– И мне! И мне! – немедленно потребовала Лейла.
Касымов возмутился было, но вынужден был сдаться и плеснуть коньяка ей тоже.
– Ничего не поделаешь, – сказал он Олегу. – Всё должно быть поровну. Справедливость – весы Аллаха на земле.
Прислуга спросила, какой заваривать чай, и Касымов принялся перечислять сорта чая, предоставляя выбор Олегу: с имбирем, шафраном, мятой, корицей, кардамоном… Печигин сказал, что ему всё равно.
– Как это «всё равно?» Тебе безразлично, какой пить чай? Что тогда тебе не безразлично? – преувеличенно удивился Тимур. – Это у вас там, в России, всё равно: водки дерябнул – и вперёд, к победе коммунизма. Или капитализма, не имеет значения. Главное, вперёд – мимо жизни, мимо её вкуса, её запаха, её…
Подняв руку, он пошевелил пальцами (кроме безымянного, перстень с камнем был ещё и на указательном), как будто нащупывая ускользающую, растворяющуюся в воздухе невидимую субстанцию жизни.
– Ведь в основе своей жизнь – это наслаждение. Нужно только достигнуть этой чистой основы и не дать загрязнить её лишними словами, бесполезными мыслями и никчёмными идеями… Посмотри на эти ковры – в рисунке каждого простой орнамент, несколько основных элементов, повторяющихся снова и снова. Орнамент – это искусство повторения, а повторение – искусство наслаждения. Самое подлинное удовольствие мы получаем от возвращения – вкуса, запаха, мелодии, воспоминания. Первая встреча сама по себе еще ничто, лишь повторение дает возможность вникнуть, распробовать, войти во вкус…
Говоря, Касымов левой рукой гладил волосы Зейнаб, а правая целиком накрывала маленькую ладонь Лейлы.
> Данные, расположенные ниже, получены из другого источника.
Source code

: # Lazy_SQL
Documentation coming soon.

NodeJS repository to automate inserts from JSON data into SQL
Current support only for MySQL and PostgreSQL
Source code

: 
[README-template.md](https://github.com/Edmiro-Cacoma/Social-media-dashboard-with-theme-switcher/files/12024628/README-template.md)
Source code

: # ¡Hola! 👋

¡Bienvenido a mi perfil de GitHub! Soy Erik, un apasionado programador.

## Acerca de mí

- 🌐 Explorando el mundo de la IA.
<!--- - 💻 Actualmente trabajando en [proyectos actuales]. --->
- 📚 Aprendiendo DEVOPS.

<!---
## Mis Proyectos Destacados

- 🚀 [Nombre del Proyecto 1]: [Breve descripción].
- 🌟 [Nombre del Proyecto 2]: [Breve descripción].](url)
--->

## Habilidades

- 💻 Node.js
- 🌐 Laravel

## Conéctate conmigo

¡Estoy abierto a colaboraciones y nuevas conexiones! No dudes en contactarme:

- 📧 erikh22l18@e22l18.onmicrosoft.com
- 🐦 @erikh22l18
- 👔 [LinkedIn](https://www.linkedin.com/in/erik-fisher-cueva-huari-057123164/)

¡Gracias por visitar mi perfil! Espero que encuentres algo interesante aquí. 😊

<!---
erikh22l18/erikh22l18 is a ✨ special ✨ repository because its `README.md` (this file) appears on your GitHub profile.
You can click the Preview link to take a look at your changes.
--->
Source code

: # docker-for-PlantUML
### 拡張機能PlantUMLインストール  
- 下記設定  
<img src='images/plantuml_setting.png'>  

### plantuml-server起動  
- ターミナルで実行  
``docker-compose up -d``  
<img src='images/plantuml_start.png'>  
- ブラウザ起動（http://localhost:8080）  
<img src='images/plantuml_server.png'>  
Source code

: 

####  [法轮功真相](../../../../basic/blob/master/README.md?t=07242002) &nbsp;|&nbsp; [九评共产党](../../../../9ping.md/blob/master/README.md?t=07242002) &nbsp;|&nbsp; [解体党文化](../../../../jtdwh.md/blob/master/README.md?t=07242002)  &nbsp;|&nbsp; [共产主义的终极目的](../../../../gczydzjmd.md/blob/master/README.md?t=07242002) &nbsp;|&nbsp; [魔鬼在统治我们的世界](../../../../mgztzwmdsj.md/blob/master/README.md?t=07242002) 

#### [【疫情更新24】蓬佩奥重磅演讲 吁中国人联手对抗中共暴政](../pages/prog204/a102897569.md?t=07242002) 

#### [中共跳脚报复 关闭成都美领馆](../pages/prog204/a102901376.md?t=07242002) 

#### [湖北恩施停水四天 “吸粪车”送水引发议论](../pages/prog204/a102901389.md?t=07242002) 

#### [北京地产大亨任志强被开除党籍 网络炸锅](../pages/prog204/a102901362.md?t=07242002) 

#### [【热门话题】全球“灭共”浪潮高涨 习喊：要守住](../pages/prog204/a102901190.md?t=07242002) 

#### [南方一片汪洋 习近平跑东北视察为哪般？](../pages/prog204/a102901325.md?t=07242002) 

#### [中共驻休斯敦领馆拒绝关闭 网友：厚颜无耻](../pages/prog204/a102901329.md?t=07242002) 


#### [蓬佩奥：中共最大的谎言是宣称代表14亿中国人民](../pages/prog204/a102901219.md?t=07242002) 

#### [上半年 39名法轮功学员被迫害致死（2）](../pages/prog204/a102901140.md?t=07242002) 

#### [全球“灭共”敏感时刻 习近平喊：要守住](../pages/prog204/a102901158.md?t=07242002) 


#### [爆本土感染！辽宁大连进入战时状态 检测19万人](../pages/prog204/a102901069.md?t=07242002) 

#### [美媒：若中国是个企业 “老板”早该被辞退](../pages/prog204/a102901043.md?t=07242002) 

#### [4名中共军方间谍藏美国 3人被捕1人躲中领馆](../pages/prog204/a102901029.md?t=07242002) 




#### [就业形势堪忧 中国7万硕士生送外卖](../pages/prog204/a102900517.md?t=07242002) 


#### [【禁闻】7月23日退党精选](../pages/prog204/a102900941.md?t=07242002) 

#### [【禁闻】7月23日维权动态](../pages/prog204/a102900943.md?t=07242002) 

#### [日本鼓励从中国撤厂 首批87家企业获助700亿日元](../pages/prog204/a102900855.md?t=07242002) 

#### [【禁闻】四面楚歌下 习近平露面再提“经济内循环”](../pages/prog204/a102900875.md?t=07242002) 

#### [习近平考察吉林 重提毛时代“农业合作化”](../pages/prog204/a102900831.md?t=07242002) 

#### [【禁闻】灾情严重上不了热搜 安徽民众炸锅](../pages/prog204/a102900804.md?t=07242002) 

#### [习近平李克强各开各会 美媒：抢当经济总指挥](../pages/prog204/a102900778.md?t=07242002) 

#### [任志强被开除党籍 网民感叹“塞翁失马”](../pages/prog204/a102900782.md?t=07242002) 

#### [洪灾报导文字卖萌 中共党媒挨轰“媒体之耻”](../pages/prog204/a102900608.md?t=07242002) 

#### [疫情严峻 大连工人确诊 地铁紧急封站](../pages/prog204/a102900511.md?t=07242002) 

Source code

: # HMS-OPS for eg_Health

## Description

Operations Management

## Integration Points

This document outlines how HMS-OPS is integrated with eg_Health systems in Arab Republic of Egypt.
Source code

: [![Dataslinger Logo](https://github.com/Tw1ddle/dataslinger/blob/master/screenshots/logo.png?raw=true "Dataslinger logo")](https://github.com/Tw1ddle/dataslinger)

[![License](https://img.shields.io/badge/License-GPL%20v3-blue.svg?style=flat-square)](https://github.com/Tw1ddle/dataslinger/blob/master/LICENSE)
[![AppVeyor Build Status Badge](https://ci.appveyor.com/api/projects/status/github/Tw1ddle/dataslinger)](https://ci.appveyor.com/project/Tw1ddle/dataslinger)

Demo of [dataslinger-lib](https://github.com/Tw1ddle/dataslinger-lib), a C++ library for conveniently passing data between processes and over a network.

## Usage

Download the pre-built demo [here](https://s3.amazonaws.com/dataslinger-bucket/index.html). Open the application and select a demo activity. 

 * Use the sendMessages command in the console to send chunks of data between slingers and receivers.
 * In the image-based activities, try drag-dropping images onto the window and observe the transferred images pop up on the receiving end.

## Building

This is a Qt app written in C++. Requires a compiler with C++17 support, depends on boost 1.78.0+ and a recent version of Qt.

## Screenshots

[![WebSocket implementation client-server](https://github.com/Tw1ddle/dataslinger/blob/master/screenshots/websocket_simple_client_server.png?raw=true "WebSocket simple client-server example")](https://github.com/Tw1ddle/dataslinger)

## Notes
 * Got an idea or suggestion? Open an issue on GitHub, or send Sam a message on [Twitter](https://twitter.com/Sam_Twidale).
– Орнамент лежит в основе жизни, созданной для наслаждения, из века в век повторяющей одни и те же узоры. И только однажды в несколько веков, может быть, раз в тысячелетие приходит человек, родившийся для того, чтобы заменить старые, стёршиеся узоры новыми. Раз в тысячелетие – а не так, как на Западе, где это норовит сделать едва не каждый! Поэтому и основа жизни там забыта, замусорена, завалена хламом слов и идей, а сама жизнь давно никому не в радость!
Касымов потянулся за полотенцем, заменявшим салфетки, и Зейнаб тут же – с неожиданной для Олега поспешностью – вложила полотенце ему в руку, точно только и ждала, когда он изъявит какое-нибудь желание, чтобы первой его исполнить. Тимур вытер рот, но улыбка, с которой он благодарил Зейнаб за плов (по случаю гостя готовила не прислуга, а она сама), всё равно получилась масляной, лоснящейся.
– Этот раз в тысячелетие рождающийся человек, конечно, президент Гулимов?
Тимур не стал отвечать Печигину. Вместо ответа он попросил сына снять со стены дутар и начал перебирать струны.
– Это моя любимая песня на его стихи. Сейчас попробую перевести. Может, тогда ты поймешь…
Он задумался, отпил ещё коньяка, снова старательно вытер губы, словно затем, чтобы не произносить слова Народного Вожатого жирным ртом.
Звёзды, не бойтесь, приблизьтесь.
Я знаю, как вам одиноко.
Как холодно в вашем глухом и пустынном
космосе. Я вижу вашу зябкую дрожь
на сквозняках, задувающих из чёрных дыр,
на ледяных галактических ветрах,
бросающих вам в глаза пыль метеоров,
прах умерших планет, пепел сгоревших миров.